Opportunities are also there for working in the obstetric fistula center of excellence run by the Freedom from Fistula Foundation. KCH is one of two hospitals in Malawi that host the country’s only post-graduate residency training program in Obstetrics and Gynecology. The fellows will play an active role in the training and supervision of residents.
Research opportunities in Malawi in women’s health abound. We have a number of ongoing projects in global women’s health. There are also programmatic activities linked with the American College of Obstetrics and Gynecology as well as a number of NGO and international partners.
Life Saving Procedures
The fistula surgical team performs operation procedures for the Malawian people.
Dr. Jeff Wilkinson and Dr. Rachel Pope with the medical team at Aberdeen Women's Hospital, Sierra Leone
A Day at the Aberdeen Women's Hospital
Dr. Rachel Pope with women awaiting and recovering from surgery.
Scene from Lake Malawi
A photo of Lake Malawi taken by a Global Women's Health team member. Malawi, Africa is primary location of where Baylor College of Medicine, Global Women's Health fellows train.
The global women’s health fellowship is to provides high quality patient care to women worldwide along with paradigm changing research programs and superior educational opportunities for health care providers in low resource settings. Our two-year fellowship focuses on conditions such as maternal mortality, obstetric fistula, preterm birth, neglected tropical diseases, HIV/AIDS, tuberculosis, malaria, malnutrition and others that impact the health and well-being of women worldwide.
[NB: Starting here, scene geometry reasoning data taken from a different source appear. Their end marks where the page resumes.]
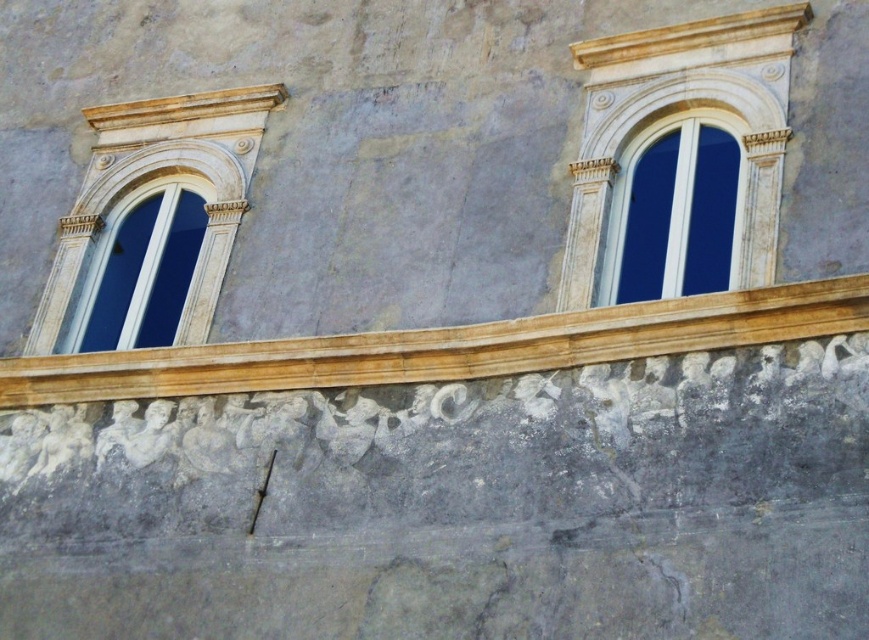
Is golden stone ledge at center to the right of white marble window at upper right from the viewer's perspective?

In fact, golden stone ledge at center is to the left of white marble window at upper right.

Is point (458, 337) closer to viewer compared to point (708, 240)?

Yes, it is.

Between point (571, 333) and point (730, 144), which one is positioned in front?

Positioned in front is point (571, 333).

At what (x,y) coordinates should I click in order to perform the action: click on golden stone ledge at center. Please return your answer as a coordinate pair (x, y). The width and height of the screenshot is (869, 640). Looking at the image, I should click on (446, 348).

Can you confirm if white marble window at upper right is shorter than matte white window at left?

Yes.

Who is more distant from viewer, (721, 138) or (123, 248)?

The point (123, 248) is behind.

Image resolution: width=869 pixels, height=640 pixels. What are the coordinates of `white marble window at upper right` in the screenshot? It's located at (673, 216).

Is golden stone ledge at center above matte white window at left?

Actually, golden stone ledge at center is below matte white window at left.

Is golden stone ledge at center positioned at the back of matte white window at left?

No.

Is point (667, 349) positioned before point (149, 211)?

That is True.

At what (x,y) coordinates should I click in order to perform the action: click on golden stone ledge at center. Please return your answer as a coordinate pair (x, y). The width and height of the screenshot is (869, 640). Looking at the image, I should click on (446, 348).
Fellows will spend about 80 percent of their time living and working in Malawi with supervision by Baylor College of Medicine faculty and other experts in global women’s health.
The first year of fellowship will include stateside training for fellows in research design and statistical analysis. This structure program, in combination with the availability of research mentors who have a proven record of collaboration with clinicians at Baylor, will allow fellows to develop research projects and gain the knowledge necessary to conduct research internationally.
Additionally, fellows will take an eight-week, intensive program at the National School of Tropical Medicine at Baylor College of Medicine. Our school is the first in the United States committed solely to addressing the world’s most pressing tropical disease issues. Completion of this program will prepare fellows to sit for the CTropMed®-Certificate of Knowledge in Clinical Tropical Medicine and Travelers' Health.